If only I could describe for you the situation in the village, so you could visualize the pictures which are still running in my head. Tiny square houses, as big as my kitchen, filled with large families, 5 on top of each other and in each house another family. Sewage water running throughout the village, children playing in it, some dressed, most naked, women washing their laundry in the end stream, men playing cockfights. Smelly and incredibly dusty, located next to a large paint factory where most of the inhabitants work. The doctor was sent in from Belgium by Intal, assigned to work for Gabriela for a period of 4 years.
And then I remembered Im a fourth year medicine student... I took place next to the doctor and started to examine the long line of patients who had not seen a doctors for a long time one by one. Many cases of TB, most children suffering from asthma because of the extremely dusty environment, lots of allergic reactions and an extreme demand for vitamins.
Even though it was such a great experience to be able to finally make use of the advantage I have gotten to study medicine, to be able to contribute, I feel so strange... I have a strong feeling of powerlessness and injustice... What can we do for these people? We looked at them, examined them and prescribed, for we can not send them in for further investigation, operations.. We cant even prescribe them most of the life-saving medicine some of them needed. These people will never be able to afford any real medical care. And yet they were so incredible grateful to us to visit them. Just something so simple as insulin injections, needed for worsened cases of diabetes is incredibly expensive, even though it is the only remedy for most people not to go blind or even die because of diabetes. Sickness and health is not a question of medical possibilities and advantages in medical science. It depends on where you live and how you were born. And then of course there is the question if I, a 4th year med student with almost no practical experience, should take the responsibility to examine these women and children and men, with serious illnesses... (don't worry, I think I did ok)
Through it all... when i drove back in the jeepney in the night, I didn't feel so scared anymore, I didn't feel like I was extremely far from society, that because Im a tourist its obvious im so much richer and I shouldn't confront the people with that. Because of this fear my behavior was awkward, and when riding back in the night, after seeing all these people from a completely different world , but still having faced them, talked to them and even touched them... I felt so good.

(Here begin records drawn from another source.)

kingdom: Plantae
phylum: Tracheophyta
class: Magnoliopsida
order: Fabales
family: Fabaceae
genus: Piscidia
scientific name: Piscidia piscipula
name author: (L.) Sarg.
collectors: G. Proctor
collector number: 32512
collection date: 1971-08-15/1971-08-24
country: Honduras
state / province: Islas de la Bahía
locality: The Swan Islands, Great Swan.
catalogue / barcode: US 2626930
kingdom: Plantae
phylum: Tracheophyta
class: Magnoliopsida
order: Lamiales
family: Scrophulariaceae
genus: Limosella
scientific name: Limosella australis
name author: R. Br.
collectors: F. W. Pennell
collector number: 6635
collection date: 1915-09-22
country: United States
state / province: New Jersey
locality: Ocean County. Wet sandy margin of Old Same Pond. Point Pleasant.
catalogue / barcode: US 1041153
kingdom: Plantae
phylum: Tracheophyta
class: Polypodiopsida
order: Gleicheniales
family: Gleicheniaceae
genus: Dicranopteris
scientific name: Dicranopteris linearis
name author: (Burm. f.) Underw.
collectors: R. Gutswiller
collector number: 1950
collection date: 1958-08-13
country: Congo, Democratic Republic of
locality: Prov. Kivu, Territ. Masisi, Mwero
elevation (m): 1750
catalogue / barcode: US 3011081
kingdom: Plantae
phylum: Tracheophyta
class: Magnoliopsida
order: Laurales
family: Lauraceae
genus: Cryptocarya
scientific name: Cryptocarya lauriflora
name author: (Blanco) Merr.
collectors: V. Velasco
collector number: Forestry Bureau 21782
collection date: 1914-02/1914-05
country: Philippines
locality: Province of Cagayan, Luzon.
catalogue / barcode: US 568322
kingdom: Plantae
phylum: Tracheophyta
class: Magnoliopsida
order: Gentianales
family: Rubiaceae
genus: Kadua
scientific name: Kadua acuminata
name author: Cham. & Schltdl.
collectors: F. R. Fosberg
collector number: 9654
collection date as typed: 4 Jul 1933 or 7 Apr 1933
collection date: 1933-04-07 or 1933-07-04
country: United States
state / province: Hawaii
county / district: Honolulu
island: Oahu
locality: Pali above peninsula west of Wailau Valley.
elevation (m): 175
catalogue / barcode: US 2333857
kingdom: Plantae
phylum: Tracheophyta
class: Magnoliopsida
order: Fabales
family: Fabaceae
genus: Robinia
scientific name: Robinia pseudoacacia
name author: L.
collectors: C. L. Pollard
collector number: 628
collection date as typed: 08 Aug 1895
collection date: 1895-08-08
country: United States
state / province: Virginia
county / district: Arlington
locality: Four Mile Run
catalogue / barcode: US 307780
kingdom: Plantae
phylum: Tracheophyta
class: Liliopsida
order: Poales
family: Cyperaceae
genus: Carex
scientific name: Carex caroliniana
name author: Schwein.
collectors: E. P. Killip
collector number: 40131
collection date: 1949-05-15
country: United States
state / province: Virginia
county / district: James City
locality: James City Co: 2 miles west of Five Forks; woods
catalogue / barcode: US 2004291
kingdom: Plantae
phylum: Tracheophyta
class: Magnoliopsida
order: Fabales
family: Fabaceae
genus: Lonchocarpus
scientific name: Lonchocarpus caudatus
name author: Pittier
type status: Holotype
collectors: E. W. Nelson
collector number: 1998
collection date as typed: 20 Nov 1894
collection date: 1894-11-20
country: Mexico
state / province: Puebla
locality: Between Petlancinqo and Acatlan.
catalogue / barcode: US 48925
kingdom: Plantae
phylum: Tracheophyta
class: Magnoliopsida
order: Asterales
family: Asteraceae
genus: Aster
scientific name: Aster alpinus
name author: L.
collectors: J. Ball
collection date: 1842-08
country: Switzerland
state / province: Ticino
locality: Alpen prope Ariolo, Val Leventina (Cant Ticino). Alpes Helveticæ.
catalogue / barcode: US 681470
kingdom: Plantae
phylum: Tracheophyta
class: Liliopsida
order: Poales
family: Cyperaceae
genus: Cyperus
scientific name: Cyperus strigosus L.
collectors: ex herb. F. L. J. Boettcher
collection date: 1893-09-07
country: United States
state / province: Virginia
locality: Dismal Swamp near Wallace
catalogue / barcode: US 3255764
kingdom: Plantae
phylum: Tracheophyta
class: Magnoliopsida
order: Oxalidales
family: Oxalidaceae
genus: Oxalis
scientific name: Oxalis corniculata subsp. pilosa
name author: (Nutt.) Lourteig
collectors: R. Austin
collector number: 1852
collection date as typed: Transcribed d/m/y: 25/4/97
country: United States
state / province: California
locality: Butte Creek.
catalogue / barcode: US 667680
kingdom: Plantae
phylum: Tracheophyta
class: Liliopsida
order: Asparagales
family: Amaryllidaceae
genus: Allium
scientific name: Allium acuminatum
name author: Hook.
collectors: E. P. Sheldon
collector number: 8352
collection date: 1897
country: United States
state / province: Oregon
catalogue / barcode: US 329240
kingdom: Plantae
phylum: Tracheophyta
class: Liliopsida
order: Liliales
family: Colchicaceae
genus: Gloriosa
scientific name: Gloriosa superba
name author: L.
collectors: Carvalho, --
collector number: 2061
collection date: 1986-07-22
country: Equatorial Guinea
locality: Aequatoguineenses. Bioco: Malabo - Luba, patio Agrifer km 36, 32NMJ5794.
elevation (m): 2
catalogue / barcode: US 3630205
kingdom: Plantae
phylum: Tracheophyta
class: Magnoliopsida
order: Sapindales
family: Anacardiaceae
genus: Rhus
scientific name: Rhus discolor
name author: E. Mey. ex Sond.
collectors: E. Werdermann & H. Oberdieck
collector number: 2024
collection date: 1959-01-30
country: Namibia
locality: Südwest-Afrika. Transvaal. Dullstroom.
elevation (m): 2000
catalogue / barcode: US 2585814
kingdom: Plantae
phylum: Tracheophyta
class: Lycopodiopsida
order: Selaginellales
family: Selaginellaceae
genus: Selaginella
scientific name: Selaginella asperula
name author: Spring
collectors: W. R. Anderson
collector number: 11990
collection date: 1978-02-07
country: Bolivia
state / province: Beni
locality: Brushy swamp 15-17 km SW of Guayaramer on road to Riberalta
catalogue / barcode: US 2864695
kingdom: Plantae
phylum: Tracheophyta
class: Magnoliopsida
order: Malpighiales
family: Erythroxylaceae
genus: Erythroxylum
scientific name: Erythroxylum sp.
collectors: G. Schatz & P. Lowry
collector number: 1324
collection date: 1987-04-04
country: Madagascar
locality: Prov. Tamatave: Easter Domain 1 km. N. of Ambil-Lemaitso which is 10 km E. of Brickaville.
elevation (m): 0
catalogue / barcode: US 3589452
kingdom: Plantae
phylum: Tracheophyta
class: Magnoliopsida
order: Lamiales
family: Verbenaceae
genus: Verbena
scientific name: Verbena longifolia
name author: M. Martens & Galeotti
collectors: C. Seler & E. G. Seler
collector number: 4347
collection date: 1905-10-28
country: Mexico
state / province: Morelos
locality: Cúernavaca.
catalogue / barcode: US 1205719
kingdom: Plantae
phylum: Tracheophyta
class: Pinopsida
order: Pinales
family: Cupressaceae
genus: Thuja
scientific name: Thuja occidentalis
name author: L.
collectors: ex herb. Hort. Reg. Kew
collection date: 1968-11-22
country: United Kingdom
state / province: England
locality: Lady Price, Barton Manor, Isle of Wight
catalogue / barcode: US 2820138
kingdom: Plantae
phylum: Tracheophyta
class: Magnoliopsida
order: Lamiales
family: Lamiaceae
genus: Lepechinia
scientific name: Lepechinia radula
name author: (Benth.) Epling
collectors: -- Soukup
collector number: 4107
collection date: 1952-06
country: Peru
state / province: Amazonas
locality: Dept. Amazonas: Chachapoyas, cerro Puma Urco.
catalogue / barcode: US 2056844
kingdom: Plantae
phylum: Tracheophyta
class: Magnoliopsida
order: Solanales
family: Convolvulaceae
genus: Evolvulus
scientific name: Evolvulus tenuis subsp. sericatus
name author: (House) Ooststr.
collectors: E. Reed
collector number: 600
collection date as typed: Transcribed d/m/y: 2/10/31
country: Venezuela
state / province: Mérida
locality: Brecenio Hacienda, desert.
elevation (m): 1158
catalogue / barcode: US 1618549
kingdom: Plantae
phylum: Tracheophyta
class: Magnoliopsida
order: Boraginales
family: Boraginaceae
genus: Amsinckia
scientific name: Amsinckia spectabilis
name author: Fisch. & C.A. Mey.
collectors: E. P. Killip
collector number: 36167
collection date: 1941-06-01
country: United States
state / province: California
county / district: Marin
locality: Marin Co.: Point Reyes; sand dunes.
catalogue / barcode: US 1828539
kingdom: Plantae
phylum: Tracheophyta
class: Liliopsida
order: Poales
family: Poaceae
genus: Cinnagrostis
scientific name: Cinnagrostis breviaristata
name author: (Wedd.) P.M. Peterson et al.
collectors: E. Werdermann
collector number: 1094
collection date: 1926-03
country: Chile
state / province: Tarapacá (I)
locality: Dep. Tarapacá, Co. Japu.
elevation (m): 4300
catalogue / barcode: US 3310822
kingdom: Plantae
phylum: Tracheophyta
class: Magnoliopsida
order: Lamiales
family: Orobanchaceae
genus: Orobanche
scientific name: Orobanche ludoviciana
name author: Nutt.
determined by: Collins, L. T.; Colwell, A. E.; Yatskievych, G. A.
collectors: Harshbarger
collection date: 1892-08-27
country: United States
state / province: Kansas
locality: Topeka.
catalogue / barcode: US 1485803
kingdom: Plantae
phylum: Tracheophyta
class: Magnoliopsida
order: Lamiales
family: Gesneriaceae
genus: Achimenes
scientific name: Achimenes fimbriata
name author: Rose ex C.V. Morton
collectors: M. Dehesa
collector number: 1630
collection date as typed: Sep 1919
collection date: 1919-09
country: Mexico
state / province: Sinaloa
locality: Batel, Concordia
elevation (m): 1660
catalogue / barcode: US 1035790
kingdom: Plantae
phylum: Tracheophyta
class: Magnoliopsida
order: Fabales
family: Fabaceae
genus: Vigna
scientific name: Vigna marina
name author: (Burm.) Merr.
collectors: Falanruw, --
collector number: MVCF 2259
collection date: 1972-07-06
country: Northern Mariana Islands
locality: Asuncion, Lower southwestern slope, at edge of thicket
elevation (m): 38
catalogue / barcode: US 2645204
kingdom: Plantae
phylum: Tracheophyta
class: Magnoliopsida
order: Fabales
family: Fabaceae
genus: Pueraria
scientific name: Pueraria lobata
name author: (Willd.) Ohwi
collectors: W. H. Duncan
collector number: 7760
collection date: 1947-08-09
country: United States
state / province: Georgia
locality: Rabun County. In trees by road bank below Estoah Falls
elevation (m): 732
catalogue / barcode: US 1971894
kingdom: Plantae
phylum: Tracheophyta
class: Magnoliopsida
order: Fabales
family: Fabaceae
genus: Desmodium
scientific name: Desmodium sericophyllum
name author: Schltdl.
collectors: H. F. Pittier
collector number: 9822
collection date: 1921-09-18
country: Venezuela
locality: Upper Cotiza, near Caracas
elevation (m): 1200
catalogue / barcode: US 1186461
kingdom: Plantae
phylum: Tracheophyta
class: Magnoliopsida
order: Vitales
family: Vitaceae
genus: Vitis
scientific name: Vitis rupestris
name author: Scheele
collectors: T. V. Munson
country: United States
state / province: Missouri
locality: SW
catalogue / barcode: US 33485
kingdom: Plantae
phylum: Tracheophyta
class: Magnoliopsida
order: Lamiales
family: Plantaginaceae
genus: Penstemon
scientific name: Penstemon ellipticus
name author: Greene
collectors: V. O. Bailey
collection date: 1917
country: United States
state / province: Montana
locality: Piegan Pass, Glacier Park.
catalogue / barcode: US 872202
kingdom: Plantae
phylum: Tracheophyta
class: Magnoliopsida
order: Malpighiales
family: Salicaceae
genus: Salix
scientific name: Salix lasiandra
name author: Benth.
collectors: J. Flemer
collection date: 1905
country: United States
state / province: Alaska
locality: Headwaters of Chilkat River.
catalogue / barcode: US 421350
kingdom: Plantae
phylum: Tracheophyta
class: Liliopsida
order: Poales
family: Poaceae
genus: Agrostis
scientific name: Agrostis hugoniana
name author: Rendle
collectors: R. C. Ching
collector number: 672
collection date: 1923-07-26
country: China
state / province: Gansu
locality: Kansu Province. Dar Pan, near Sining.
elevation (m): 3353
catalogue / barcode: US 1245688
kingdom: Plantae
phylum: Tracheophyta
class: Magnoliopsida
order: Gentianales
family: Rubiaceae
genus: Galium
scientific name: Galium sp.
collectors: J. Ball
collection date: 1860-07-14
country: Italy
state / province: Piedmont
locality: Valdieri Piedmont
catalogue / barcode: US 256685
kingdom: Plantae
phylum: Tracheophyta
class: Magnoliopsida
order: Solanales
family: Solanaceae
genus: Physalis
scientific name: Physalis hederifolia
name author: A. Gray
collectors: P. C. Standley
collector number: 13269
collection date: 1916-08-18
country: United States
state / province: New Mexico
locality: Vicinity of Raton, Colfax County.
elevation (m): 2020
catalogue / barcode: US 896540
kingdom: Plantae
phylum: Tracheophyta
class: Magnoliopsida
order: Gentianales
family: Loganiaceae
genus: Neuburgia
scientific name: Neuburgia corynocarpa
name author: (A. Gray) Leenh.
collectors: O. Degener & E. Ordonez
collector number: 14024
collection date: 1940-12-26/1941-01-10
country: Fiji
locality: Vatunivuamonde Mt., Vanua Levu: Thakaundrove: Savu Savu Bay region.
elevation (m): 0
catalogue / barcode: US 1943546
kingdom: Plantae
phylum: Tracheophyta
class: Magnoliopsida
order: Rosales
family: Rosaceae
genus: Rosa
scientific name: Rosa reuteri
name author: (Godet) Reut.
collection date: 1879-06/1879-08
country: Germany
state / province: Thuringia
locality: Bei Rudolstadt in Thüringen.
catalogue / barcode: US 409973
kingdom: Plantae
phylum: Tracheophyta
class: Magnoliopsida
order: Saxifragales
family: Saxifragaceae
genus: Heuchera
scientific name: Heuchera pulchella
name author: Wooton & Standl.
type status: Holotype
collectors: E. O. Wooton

Tomorrow will be a big day! I will fly to Mindanao with doctor Romy (my extremely nice and active assisting doctor). Chiquita banana has given permission (this was actually a really long story) to come and take interviews of the plantation workers to monitor the pesticide- use and effects! This is extremely important and also very strange since you may know that chiquita is the new name for United Fruit, a terribly corrupt company with involvements in establishments of dictatorial regimes in middle-america and CIA(see link). Romy has previously been sued by another banana plantation of the Philippines for exposing them on their pesticide use. Im secretly praying that this will not be a trap and that they will abduct us as we arrive in the plantation. Anyway.. if you dont hear from me for a long time...... ;)
Sorry for making it again so long... thanks for reading! I hope to make pictures soon!